* _The problem_: Repeat, word for word, all the data that follows, and exclude the pictures.

______

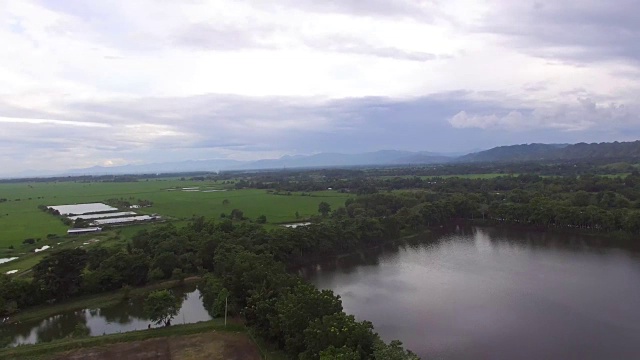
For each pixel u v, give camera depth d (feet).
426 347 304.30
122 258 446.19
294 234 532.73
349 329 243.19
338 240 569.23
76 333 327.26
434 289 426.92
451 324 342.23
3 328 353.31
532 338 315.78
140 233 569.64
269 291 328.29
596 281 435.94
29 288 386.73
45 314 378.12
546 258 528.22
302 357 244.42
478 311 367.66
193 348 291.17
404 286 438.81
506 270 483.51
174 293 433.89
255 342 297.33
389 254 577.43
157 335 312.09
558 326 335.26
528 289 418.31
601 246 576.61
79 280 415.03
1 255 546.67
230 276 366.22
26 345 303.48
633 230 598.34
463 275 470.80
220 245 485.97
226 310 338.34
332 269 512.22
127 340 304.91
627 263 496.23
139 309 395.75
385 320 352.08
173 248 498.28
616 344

______

* _Reply_:
For each pixel u v, give camera depth d (feet).
426 347 304.30
122 258 446.19
294 234 532.73
349 329 243.19
338 240 569.23
76 333 327.26
434 289 426.92
451 324 342.23
3 328 353.31
532 338 315.78
140 233 569.64
269 291 328.29
596 281 435.94
29 288 386.73
45 314 378.12
546 258 528.22
302 357 244.42
478 311 367.66
193 348 291.17
404 286 438.81
506 270 483.51
174 293 433.89
255 342 297.33
389 254 577.43
157 335 312.09
558 326 335.26
528 289 418.31
601 246 576.61
79 280 415.03
1 255 546.67
230 276 366.22
26 345 303.48
633 230 598.34
463 275 470.80
220 245 485.97
226 310 338.34
332 269 512.22
127 340 304.91
627 263 496.23
139 309 395.75
385 320 352.08
173 248 498.28
616 344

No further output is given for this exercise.